Chez EADS aussi, on n’a pas accéléré le rythme. L’accord de fond a été signé le 8 avril dernier. Le groupe est passé de la liste orange à la liste verte. L’originalité de l’accord tient dans a mise en place d’un diagnostic de vulnérabilité annuel qui repose sur deux types d’indicateurs. Des indicateurs généraux sur l’absentéisme, la fréquence des accidents du travail... et des indicateurs médicaux recueillis par les médecins du travail dans le cadre de l’enquête Evrest. Voilà qui devrait permettre d’identifier trois niveaux de vigilance : normal, renforcée et prioritaire. C’est la commission de prévention du stress (direction et CHSCT) qui définira les priorités. « Il n’y a pas de vérité à attendre d’un indicateur. C’est avant tout la matière première qui doit permettre aux partenaires de discuter. Rien n’est figé. Chaque société pourra définir ses propres indicateurs. L’important, c’est de commencer », explique Frédéric Agenet, le directeur des relations sociales et des ressources humaines du groupe EADS.
Les guides pleuvent
Le Ministère explique que tous les accords et plans d’actions sont épluchés pour rendre public une synthèse qualitative des mesures en juin. Voilà une histoire de listes qui a été un véritable appel d’air pour les intervenants extérieurs, venus de tous les horizons. Au point que le Ministère planche sur une charte de déontologie et de méthodologie qui s’imposerait aux prestataires intervenants dans le cadre de la prévention des risques psychosociaux. L’occasion d’éviter des méthodes pseudo-scientifiques et des approches exclusivement individuelles. « Il nous appartient de guider les entreprises dans leur choix », affirme Hervé Lanouzière, conseiller sur les risques psychosociaux au Ministère du Travail. Pas question, en revanche, de mettre en ligne une liste de prestataires qui auraient été en quelque sorte labellisés par le Ministère.
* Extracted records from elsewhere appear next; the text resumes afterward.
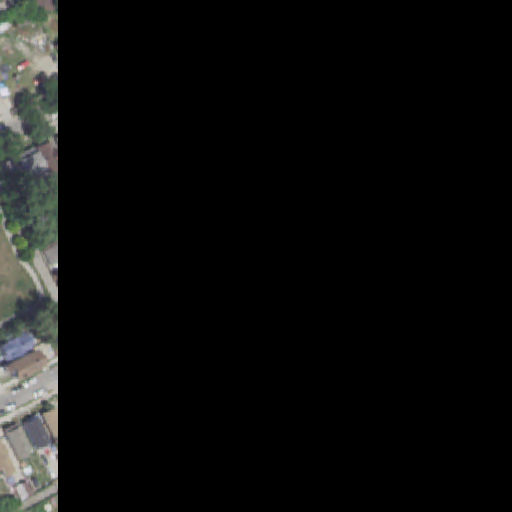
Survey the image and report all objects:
building: (56, 1)
road: (7, 3)
building: (200, 3)
building: (201, 3)
building: (41, 7)
building: (41, 7)
building: (143, 17)
building: (143, 17)
road: (445, 26)
building: (107, 39)
building: (83, 41)
building: (84, 41)
building: (107, 41)
building: (278, 41)
building: (279, 41)
building: (390, 54)
building: (390, 54)
road: (479, 54)
building: (69, 56)
building: (69, 57)
building: (240, 59)
building: (242, 62)
road: (465, 63)
road: (132, 68)
building: (219, 71)
road: (429, 75)
building: (211, 76)
building: (201, 79)
building: (182, 90)
building: (183, 90)
road: (459, 97)
building: (380, 101)
building: (381, 102)
road: (356, 108)
building: (143, 111)
road: (492, 111)
building: (143, 112)
building: (509, 115)
building: (124, 120)
building: (248, 120)
building: (124, 121)
building: (248, 121)
building: (103, 129)
building: (104, 129)
building: (176, 130)
building: (221, 130)
building: (223, 132)
building: (209, 138)
building: (208, 139)
building: (70, 148)
building: (69, 150)
building: (250, 152)
building: (51, 160)
building: (41, 162)
road: (476, 162)
building: (31, 163)
road: (188, 167)
building: (10, 172)
building: (126, 175)
building: (202, 177)
building: (96, 197)
building: (319, 198)
building: (167, 202)
road: (497, 202)
building: (187, 203)
building: (71, 206)
building: (144, 208)
building: (301, 209)
road: (1, 215)
building: (55, 215)
building: (465, 215)
building: (463, 217)
building: (285, 218)
building: (35, 225)
building: (271, 225)
building: (270, 226)
building: (253, 234)
building: (237, 242)
building: (391, 247)
building: (218, 249)
building: (385, 253)
building: (57, 254)
building: (58, 254)
building: (376, 255)
building: (194, 257)
building: (194, 258)
building: (355, 267)
building: (355, 267)
building: (175, 269)
road: (44, 271)
road: (34, 275)
park: (17, 277)
building: (157, 277)
road: (245, 280)
building: (413, 289)
building: (306, 291)
building: (288, 300)
building: (282, 308)
building: (80, 309)
building: (80, 310)
building: (411, 324)
building: (237, 328)
building: (238, 329)
building: (510, 330)
building: (510, 332)
building: (217, 335)
building: (217, 339)
road: (339, 343)
building: (15, 344)
building: (62, 345)
building: (62, 345)
building: (199, 347)
building: (199, 347)
building: (461, 352)
building: (492, 352)
building: (460, 353)
building: (179, 355)
building: (19, 356)
building: (179, 356)
building: (347, 359)
building: (446, 362)
building: (22, 364)
building: (435, 366)
building: (430, 368)
building: (148, 373)
building: (148, 374)
road: (502, 376)
building: (300, 380)
building: (127, 386)
building: (286, 388)
building: (117, 394)
building: (110, 399)
building: (353, 402)
building: (159, 403)
building: (183, 405)
building: (354, 405)
building: (183, 406)
building: (91, 407)
building: (53, 423)
building: (324, 424)
building: (324, 424)
building: (44, 428)
building: (481, 432)
building: (35, 433)
building: (310, 435)
building: (191, 436)
building: (475, 437)
building: (16, 440)
building: (16, 440)
building: (466, 440)
building: (179, 442)
building: (294, 442)
building: (294, 444)
road: (368, 446)
building: (279, 449)
building: (68, 457)
building: (3, 458)
building: (3, 458)
building: (435, 458)
building: (249, 466)
building: (132, 468)
building: (249, 468)
building: (224, 477)
building: (225, 477)
building: (382, 481)
building: (202, 488)
building: (203, 488)
building: (365, 491)
building: (367, 494)
building: (347, 499)
building: (347, 499)
building: (170, 502)
building: (164, 503)
building: (326, 503)
building: (327, 504)
building: (154, 506)
building: (309, 509)
building: (507, 509)
building: (306, 510)
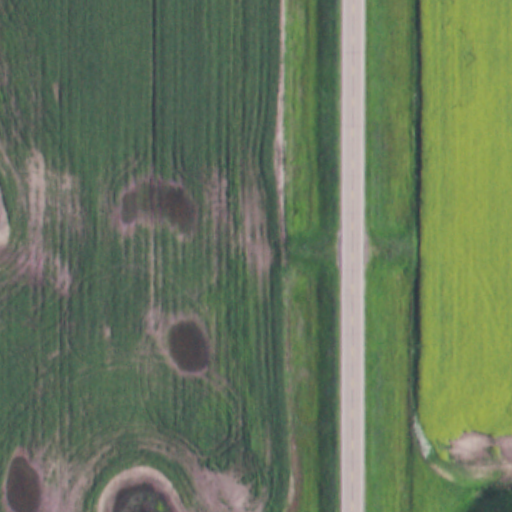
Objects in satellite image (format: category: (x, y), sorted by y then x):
road: (350, 256)
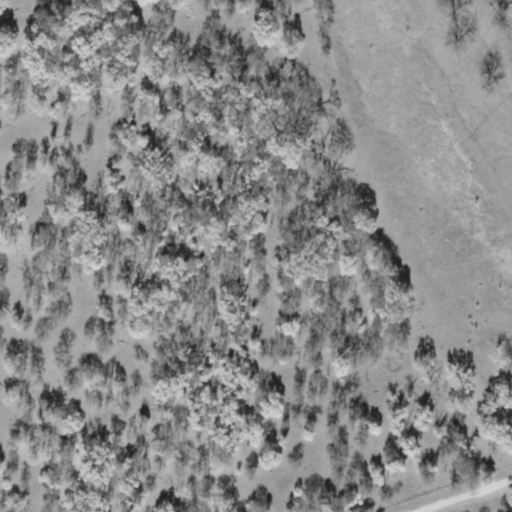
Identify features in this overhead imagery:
road: (463, 495)
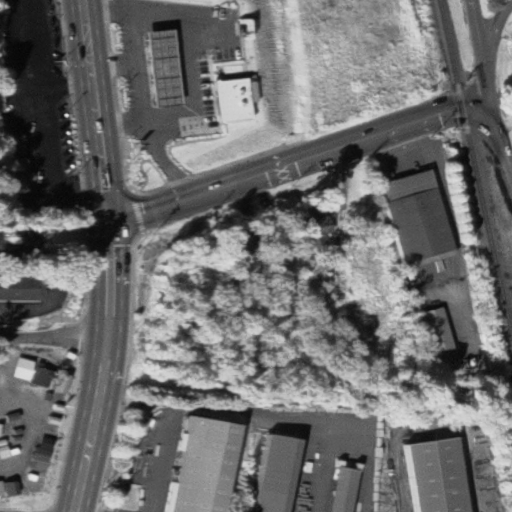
Le sujet est d’importance puisqu’en parallèle l’INRS, en partenariat avec les CRAM, se prépare à publier un guide sur « comment choisir son prestataire en prévention des risques psychosociaux. L’Anact voulait co-signer le guide mais cela n’a pas été possible sous prétexte que l’organisme paritaire intervient via son réseau sur des missions de conseil facturées. Même les inspecteurs du travail ont récemment reçu un guide sur les grandes lignes méthodologiques d’une intervention sur le sujet des risques psychosociaux. L’occasion pour Jean-Denis Combrexelle, patron de la direction générale du travail d’annoncer que « c’est une première en Europe et que cela ne manque pas d’interroger nos voisins ».